# Question on 4Motion on Eos



## tjweiland (Jul 29, 2002)

Has anyone seen the frame of the Eos to understand why VW says they can't install an AWD system.
I've heard there is a stiffening member that runs across the bottom, to replace the "hoop" on the last Cabrio, basically inverting it.
Isn't the piece large enough to punch a hole in the middle, and pass a drive shaft through?


----------



## Turbocrazy (Nov 14, 2002)

*Re: Question on 4Motion on Eos (tjweiland)*

I don't think it is a matter of VW saying they "couldn't" install an AWD system. I think they just chose not to. I think they wanted the Eos to be more of a fun cruiser with some sporty traits than an all-out sports car.
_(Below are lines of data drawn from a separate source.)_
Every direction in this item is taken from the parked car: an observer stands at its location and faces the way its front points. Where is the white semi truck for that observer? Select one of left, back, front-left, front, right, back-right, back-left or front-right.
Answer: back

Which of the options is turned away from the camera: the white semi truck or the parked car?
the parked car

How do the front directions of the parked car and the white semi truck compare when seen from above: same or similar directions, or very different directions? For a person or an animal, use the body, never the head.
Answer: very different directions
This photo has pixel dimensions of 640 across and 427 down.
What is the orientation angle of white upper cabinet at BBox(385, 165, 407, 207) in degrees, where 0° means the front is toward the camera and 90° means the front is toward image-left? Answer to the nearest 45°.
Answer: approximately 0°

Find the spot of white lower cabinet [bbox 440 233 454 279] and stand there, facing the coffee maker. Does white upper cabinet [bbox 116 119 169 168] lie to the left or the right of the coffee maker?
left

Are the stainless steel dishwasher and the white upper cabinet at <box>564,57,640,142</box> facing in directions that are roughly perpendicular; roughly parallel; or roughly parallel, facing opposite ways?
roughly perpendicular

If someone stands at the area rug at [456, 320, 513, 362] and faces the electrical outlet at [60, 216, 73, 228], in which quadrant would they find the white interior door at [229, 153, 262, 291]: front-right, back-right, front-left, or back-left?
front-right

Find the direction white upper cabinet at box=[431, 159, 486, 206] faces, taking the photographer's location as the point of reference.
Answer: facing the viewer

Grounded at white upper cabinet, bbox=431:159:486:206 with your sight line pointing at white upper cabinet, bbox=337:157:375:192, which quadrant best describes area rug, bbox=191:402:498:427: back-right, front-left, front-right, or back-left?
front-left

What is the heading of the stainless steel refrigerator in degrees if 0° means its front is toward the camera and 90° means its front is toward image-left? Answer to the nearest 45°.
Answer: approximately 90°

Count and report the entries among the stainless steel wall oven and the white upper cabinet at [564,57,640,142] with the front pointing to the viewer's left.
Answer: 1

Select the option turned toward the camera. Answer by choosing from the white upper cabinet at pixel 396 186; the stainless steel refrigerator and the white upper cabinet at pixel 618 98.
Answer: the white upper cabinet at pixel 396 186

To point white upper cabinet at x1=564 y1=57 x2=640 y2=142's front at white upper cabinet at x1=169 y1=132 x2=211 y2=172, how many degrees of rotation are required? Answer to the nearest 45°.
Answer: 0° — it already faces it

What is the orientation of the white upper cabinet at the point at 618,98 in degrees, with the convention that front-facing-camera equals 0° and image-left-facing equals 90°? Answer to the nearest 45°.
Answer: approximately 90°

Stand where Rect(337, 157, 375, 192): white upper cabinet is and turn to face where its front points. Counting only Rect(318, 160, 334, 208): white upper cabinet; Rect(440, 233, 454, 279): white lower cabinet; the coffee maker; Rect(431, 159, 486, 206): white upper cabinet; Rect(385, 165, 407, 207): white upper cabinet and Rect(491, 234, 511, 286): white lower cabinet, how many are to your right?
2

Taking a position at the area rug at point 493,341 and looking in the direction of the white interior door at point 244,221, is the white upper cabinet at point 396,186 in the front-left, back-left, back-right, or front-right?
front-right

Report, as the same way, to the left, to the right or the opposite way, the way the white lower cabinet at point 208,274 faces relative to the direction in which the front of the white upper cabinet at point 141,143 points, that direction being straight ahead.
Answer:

Addind AWD would have just added more weight and taken away from the trunk space.


----------



## x9t (Sep 19, 2005)

yeah and more expensive.. if vw isnt putting AWD on there GTI.. not even a LSD.. i dont think they will be doing it to the EOS..
JT


----------



## tjweiland (Jul 29, 2002)

*Re: (x9t)*

Then how about an EosR


----------



## WolfsburgerMitFries (Jul 4, 2005)

*Re: (tjweiland)*


_Quote, originally posted by *tjweiland* »_Then how about an EosR









Already been thought of. I wish they would have an R32 style appearance package just like how Mercedes Benz offers an AMG appearance package seperately from a full AMG car. And I also wish VW would have selected a differented marketing label for their performance oriented products. Let the Japenese and the rice crowd have the "R", they own it anyways.











_Modified by WolfsburgerMitFries at 4:26 PM 10-11-2006_


----------